Another reason that the people of Richmond wished to build a new line was to strengthen the ties between the two states. With tensions rising about the slavery issue, Richmond wanted to tighten its relationship with the larger slave-owning counties in North Carolina. Not only would they share common views on slavery, but Richmond hoped they would spread the productions of their slave labor.
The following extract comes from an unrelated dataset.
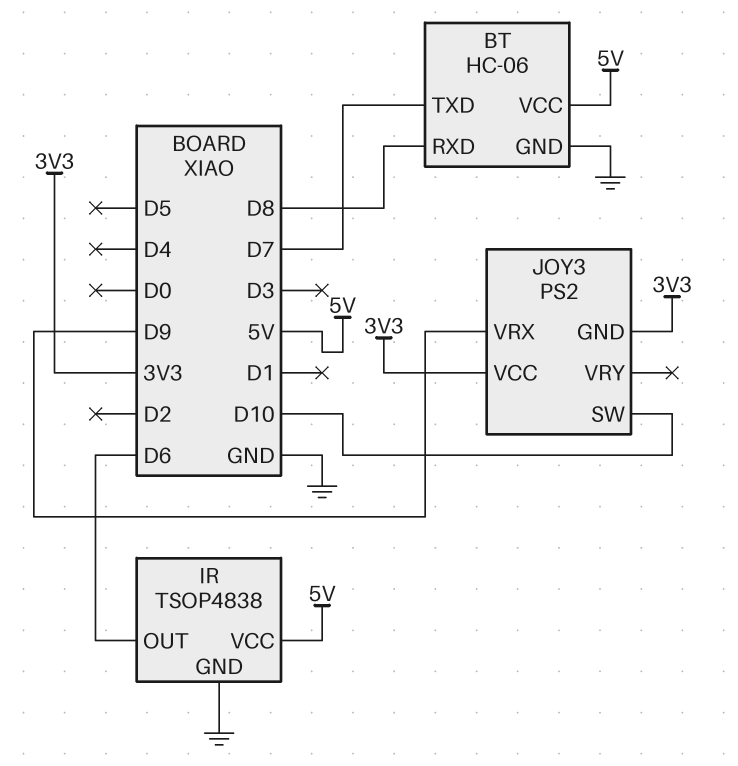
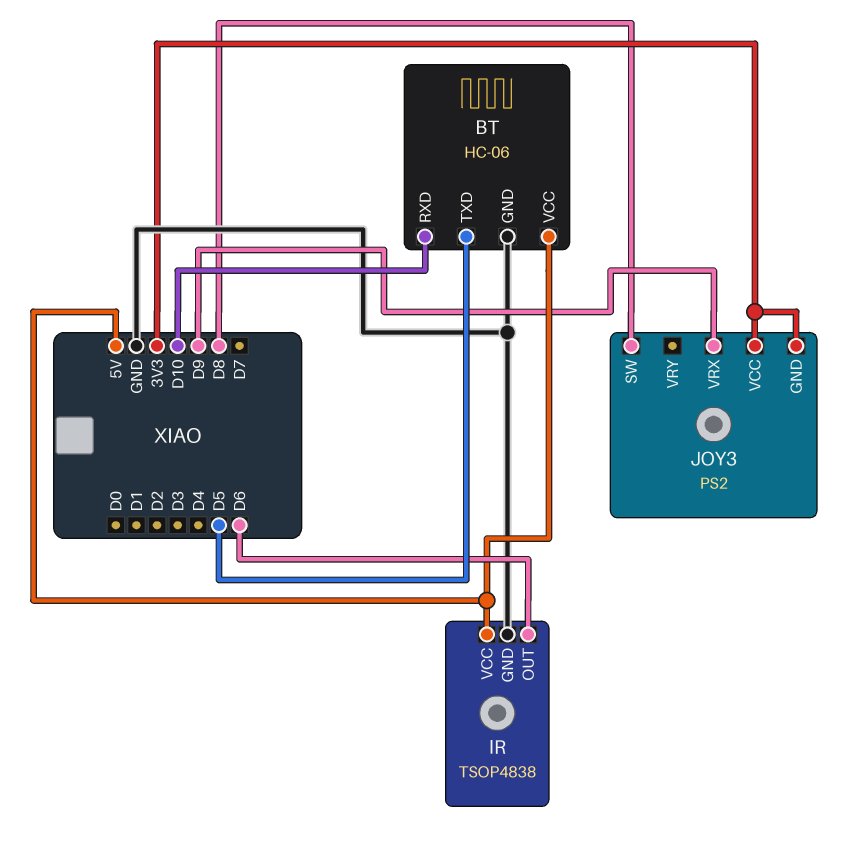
BT pin RXD: D8 -> D10
BT pin TXD: D7 -> D5
JOY3 pin SW: D10 -> D8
The people of Richmond also wanted this railway to be built as a more viable option for travel. In 1860, roads were very poorly kept. As Johnston said in his discussion on the emergence of railroads, Travelers who in summer were plagued by choking dust were certain of being mired in seas of tenacious red clay in the winter.' In addition, most of the roads were not even found on the few maps that circulated Virginia. Roads winded through the busy terrain of Virginia, and many times they were so confusing that even the natives could get lost. With the construction of a railroad from Richmond to Raleigh, regular travel between the cities could become a more feasible option for citizens of both cities.